Perspectives from ISB

More than 110 years ago, Fung Pak-liu, an English teacher, and Li To-ming, a local merchant whose family owned a porcelain shop, started an export trading company in Guangzhou, shipping porcelain, fireworks, jade handicrafts and silk, mainly to the United States.

The Fung family have steadily built the company into one of the world’s largest global supply chain firms, while at the same time contributing to the spectacular development of Hong Kong.

For long-lasting, successful firms such as Li & Fung, the role that founders play is critical to the longevity and leadership of the family and business. Without visionaries, their companies and successors can falter for lack of direction. And yet many owner-managers focus their attention on short-term goals instead of thinking long-term.

Every long-lived family-run business combines four common themes in their heritage.

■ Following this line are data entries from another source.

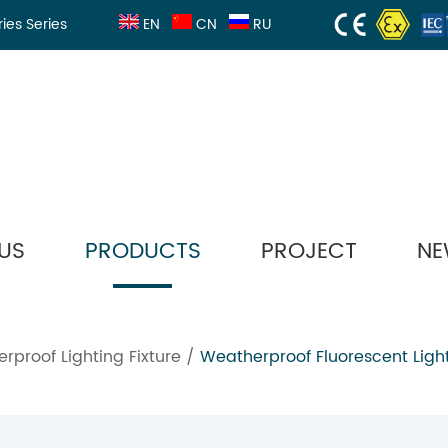
ries Series
EN
CN
RU
US
PRODUCTS
PROJECT
NE
rproof Lighting Fixture
/
Weatherproof Fluorescent Light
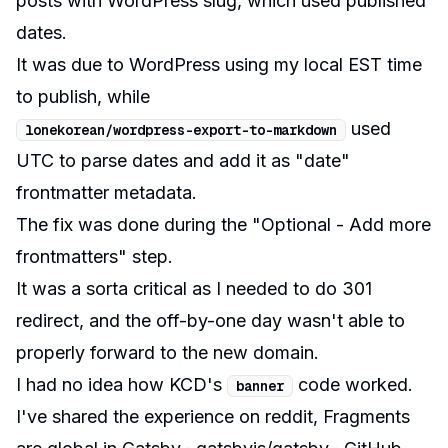
posts with WordPress slug, which used published
dates.
It was due to WordPress using my local EST time
to publish, while
used
lonekorean
/
wordpress
-
export
-
to
-
markdown
UTC to parse dates and add it as "date"
frontmatter metadata.
The fix was done during the "Optional - Add more
frontmatters" step.
It was a sorta critical as I needed to do 301
redirect, and the off-by-one day wasn't able to
properly forward to the new domain.
I had no idea how KCD's
code worked.
banner
I've shared the experience on reddit,
Fragments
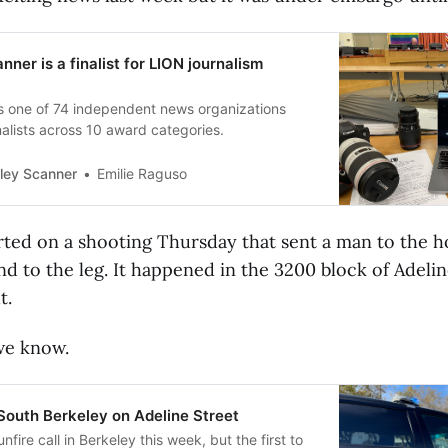
ner is a finalist for LION journalism
s one of 74 independent news organizations
nalists across 10 award categories.
Emilie Raguso
ley Scanner
ted on a shooting Thursday that sent a man to the ho
 to the leg. It happened in the 3200 block of Adelin
t.
we know.
South Berkeley on Adeline Street
gunfire call in Berkeley this week, but the first to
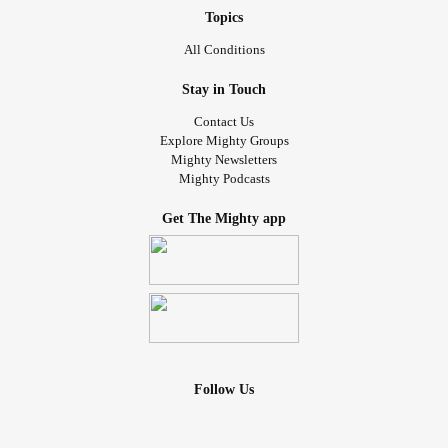
Topics
All Conditions
Stay in Touch
Contact Us
Explore Mighty Groups
Mighty Newsletters
Mighty Podcasts
Get The Mighty app
Follow Us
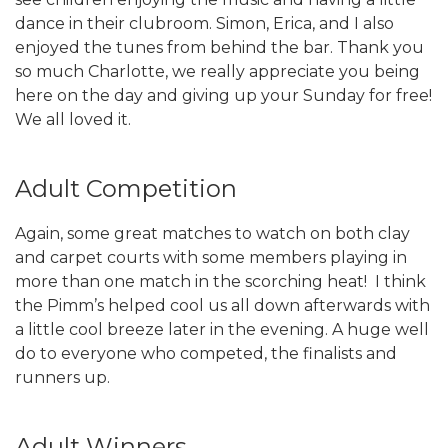
dance in their clubroom. Simon, Erica, and I also
enjoyed the tunes from behind the bar. Thank you
so much Charlotte, we really appreciate you being
here on the day and giving up your Sunday for free!
We all loved it.
Adult Competition
Again, some great matches to watch on both clay
and carpet courts with some members playing in
more than one match in the scorching heat! I think
the Pimm’s helped cool us all down afterwards with
a little cool breeze later in the evening. A huge well
do to everyone who competed, the finalists and
runners up.
Adult Winners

  • Using family assets: Utilise the special, tangible or non-tangible contributions and resources that families deliver to their firm within and across generations. Typical examples are strong values, powerful networks or something as simple as the name and reputation of the family and the firm.
  • Solving roadblocks: Most long-lived firms have good track records of eliminating roadblocks or reducing their impact on family and business. Roadblocks can arise from internal and external sources, but getting round them is the key to success.
  • Not all roadblocks are institutional; they can arise from powerful market forces. Consider what happened to the Fung family in the 1970s, when a shift in low-cost commodity production put their export business on the line. Third gens William and Victor Fung hastened back from their studies in the United States to work on transforming the business into a global supply chain manager. The rest is history. Today, Li & Fung employs over 22,000 people worldwide, has over 250 offices in 40 markets, and connects 15,000 suppliers with 8,000 customers through its sourcing services.
  • Planning succession: Succession planning consists of four challenges:
    • Understanding succession culture: aligning succession models with the cultural and institutional environment of the firm, the family and the country.
    • Transferring family assets: ensuring that assets are transferred across generations efficiently and transparently.
    • Preparing the next generation: setting goals and objectives for higher education and management experience outside the family firm.
    • Planning in due time: taking 20 years to plan a succession is the norm, not the exception.
  • Continuing innovation: Successful family-run firms reinvent themselves in each generation.
  • Fung Pak-liu, and especially his son, would have been proud that their descendants have turned a family vision into a global reality. Their focus on transforming both their firm and their beloved Hong Kong into modern powerhouses were instrumental in creating a long-lasting family business whose current fourth-generation leader, Spencer Fung, continues to set high standards and make dreams come true.